Organisations facing increasing property program volatility can benefit from alternative risk transfer strategies, unlocking access to strategic sources of capital and supporting long-term program stability, according to Aon.
The long-term view of property risk is increasingly volatile and complex. Risk buyers are currently navigating two opposing dynamics in the global property insurance market: pricing conditions continue to ease, while the growing frequency of natural catastrophes has the potential to shift the market toward harder conditions, especially if a major event occurs.
“The long-term trajectory of property risk is complex,” says Ryan Barber, Global Head of Property at Aon. “Heightened climate risk, increasing replacement costs and demographic shifts to cat-prone areas are putting more pressure on the market. This is a very favorable trading window for businesses to take a long-term view and future-proof their programs.”
In a recent article, Aon noted that a risk capital approach can help diversify exposures and enhance resilience, allowing organisations to make the most of favourable market conditions.
A risk capital strategy combines traditional risk transfer with alternatives such as reinsurance, structured solutions, parametrics, captives, and insurance-linked securities. These methods give companies direct access to capital, enabling cost savings and tailored risk management that balances risk transfer, retention, and alternative solutions.
As alternative capital sources continue to expand, they are driving more efficient and dynamic risk management solutions by moving closer to the underlying risks.

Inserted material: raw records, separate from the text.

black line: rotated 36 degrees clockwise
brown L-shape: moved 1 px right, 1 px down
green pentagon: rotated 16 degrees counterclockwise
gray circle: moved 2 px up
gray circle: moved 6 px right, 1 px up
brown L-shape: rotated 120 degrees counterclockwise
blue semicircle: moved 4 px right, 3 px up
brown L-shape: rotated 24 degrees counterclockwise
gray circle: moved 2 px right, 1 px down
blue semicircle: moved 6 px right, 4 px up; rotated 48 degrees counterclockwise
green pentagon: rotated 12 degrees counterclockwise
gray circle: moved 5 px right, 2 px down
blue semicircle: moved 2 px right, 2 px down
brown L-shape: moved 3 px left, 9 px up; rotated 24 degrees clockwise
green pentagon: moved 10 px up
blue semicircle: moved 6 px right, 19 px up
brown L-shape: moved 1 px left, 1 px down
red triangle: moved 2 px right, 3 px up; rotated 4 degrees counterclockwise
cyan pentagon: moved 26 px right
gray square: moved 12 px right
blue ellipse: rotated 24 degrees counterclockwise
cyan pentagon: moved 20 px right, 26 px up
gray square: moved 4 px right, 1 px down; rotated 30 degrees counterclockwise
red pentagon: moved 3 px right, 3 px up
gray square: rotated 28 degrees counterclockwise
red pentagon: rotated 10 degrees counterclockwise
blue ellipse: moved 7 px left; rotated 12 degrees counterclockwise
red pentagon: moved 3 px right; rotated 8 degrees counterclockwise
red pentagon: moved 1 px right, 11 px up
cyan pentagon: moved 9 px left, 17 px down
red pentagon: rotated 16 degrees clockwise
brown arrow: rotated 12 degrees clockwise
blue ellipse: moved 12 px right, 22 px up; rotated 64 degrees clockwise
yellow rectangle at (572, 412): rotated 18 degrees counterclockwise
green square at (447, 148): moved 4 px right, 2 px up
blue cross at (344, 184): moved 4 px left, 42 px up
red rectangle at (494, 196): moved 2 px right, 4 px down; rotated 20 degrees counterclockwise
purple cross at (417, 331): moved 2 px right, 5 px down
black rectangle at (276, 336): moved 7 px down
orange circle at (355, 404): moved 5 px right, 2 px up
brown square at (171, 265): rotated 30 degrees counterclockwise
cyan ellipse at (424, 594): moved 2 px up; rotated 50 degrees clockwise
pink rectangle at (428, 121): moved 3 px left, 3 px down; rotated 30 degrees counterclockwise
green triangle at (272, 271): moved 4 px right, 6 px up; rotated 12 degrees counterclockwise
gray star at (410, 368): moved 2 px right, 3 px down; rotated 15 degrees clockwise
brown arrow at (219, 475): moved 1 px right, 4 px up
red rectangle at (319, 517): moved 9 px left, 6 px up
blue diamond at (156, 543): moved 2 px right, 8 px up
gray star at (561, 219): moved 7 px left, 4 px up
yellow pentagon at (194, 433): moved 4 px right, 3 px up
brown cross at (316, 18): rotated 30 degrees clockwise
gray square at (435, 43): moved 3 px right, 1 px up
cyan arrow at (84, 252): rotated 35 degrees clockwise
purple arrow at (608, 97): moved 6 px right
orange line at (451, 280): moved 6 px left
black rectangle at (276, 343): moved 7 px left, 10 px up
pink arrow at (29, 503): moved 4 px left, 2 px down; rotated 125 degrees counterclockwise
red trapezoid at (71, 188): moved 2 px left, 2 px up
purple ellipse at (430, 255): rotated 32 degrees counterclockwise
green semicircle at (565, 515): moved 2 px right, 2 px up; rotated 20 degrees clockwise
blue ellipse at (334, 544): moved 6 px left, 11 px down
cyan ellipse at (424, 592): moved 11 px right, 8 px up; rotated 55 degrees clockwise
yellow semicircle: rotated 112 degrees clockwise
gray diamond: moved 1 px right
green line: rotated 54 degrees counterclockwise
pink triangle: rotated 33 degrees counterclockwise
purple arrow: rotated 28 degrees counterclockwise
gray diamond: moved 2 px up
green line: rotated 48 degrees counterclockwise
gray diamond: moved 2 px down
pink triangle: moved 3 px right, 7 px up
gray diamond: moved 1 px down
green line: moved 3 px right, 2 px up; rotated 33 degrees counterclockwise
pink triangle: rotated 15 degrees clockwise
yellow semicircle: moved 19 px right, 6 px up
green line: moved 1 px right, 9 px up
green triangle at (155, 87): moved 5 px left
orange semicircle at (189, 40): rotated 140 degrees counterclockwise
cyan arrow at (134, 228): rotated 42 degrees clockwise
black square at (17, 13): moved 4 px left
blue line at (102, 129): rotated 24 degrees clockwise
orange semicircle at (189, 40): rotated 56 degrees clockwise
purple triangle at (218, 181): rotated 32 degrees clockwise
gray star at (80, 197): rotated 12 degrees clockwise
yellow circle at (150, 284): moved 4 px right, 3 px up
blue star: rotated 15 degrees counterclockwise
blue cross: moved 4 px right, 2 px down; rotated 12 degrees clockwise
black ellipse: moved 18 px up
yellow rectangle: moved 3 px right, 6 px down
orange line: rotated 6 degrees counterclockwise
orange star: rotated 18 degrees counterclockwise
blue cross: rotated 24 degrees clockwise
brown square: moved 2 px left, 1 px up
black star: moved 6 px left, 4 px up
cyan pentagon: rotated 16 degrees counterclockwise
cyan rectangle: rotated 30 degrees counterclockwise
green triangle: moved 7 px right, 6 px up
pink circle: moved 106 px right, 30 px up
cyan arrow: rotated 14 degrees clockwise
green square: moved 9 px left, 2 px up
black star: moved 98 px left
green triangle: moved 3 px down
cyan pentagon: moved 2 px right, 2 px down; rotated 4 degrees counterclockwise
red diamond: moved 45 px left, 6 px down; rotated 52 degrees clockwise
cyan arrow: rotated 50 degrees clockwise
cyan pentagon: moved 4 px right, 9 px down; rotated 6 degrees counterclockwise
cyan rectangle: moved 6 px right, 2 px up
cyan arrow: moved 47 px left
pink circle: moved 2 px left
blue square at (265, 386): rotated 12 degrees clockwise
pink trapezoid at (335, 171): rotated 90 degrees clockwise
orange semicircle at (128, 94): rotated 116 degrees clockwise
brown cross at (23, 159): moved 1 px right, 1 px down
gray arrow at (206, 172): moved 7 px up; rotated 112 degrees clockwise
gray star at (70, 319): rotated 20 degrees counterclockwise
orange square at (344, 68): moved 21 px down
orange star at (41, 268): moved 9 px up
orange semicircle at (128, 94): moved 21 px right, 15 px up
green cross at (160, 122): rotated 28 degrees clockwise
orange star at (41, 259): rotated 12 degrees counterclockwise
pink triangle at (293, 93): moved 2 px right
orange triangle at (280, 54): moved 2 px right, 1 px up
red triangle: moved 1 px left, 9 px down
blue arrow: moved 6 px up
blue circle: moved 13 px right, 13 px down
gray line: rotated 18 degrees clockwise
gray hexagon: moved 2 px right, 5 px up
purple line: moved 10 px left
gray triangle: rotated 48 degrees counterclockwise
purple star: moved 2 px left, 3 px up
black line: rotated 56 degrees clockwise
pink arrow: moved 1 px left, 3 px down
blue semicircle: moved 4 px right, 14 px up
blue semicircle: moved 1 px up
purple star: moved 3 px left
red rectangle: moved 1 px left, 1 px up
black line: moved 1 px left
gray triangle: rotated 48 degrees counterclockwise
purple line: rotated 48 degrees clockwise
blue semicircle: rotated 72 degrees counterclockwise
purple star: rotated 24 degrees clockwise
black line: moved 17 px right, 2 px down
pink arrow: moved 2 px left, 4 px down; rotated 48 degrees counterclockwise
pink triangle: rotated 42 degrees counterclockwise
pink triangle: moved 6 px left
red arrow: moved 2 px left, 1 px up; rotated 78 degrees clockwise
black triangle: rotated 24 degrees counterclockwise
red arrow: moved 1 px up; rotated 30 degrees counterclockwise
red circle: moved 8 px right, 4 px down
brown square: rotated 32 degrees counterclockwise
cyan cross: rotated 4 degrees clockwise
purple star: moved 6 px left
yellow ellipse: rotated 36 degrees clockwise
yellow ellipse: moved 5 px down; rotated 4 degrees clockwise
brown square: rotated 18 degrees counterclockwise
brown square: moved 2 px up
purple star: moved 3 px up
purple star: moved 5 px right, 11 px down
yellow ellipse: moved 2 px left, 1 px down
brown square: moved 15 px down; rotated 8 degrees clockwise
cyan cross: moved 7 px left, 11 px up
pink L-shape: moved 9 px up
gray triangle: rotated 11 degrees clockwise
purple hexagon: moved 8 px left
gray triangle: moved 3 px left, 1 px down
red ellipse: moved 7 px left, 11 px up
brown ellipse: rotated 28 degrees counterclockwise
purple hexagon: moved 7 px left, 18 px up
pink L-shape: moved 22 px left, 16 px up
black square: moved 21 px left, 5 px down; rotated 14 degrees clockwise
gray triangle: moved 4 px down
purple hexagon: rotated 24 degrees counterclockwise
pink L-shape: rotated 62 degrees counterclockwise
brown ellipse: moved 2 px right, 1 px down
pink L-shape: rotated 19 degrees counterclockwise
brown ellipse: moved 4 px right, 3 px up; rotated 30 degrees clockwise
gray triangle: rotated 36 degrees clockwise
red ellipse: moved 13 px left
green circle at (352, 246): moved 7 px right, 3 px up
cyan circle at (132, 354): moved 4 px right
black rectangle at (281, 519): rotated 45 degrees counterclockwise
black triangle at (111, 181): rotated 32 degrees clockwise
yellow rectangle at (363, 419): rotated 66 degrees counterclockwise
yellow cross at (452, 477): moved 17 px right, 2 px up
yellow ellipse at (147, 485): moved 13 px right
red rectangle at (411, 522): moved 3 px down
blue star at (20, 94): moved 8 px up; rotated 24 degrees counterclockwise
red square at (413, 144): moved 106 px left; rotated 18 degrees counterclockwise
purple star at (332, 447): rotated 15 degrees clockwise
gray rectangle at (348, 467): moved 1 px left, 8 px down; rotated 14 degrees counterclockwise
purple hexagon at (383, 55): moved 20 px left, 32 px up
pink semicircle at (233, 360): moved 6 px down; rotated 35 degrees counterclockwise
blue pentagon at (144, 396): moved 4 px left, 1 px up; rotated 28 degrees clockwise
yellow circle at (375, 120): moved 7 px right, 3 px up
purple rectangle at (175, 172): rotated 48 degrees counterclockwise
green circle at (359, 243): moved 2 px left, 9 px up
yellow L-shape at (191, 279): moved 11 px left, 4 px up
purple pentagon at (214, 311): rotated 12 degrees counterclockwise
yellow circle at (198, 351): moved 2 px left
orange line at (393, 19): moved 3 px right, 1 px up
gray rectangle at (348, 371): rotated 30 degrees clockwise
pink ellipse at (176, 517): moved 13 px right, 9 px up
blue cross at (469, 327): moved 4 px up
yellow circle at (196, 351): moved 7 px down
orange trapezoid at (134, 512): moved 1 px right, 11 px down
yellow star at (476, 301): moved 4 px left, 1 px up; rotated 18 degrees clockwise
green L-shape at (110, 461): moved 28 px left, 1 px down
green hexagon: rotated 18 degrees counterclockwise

Barber added, “Traditional forms of risk transfer can no longer solely address the wide variety of risks across an organization. Alternative risk transfer solutions address exposures that were previously retained and also unlock capital.”
Aon highlighted that the current buyer-friendly market provides an opportunity for businesses to view risk management as a strategic asset that enhances long-term business value. Accrued cost savings can strengthen corporate risk strategies and support sustainable growth.
Toby Owen, Executive Director, International Property, Europe, Middle East, Africa and Asia, said, “If you are trying to use non-traditional solutions to enhance your portfolio, the soft market is a perfect time to do that. Traditional underwriters are much more flexible and willing to allow changes to the portfolio. It’s a great opportunity to experiment.”
Aon outlined four alternative risk transfer methods — parametric risk transfer, captives, facultative reinsurance, and structured solutions — which businesses can use to directly access capital tailored to their risk appetite.
“If you’re not making changes in the soft market, you are exposing your program to volatility if the market goes the other way,” says Michael Gruetzmacher, Head of Alternative Risk Transfer in North America at Aon. “So now is the time to think about taking a portion of your shared and layered program and making it a multi-year program.”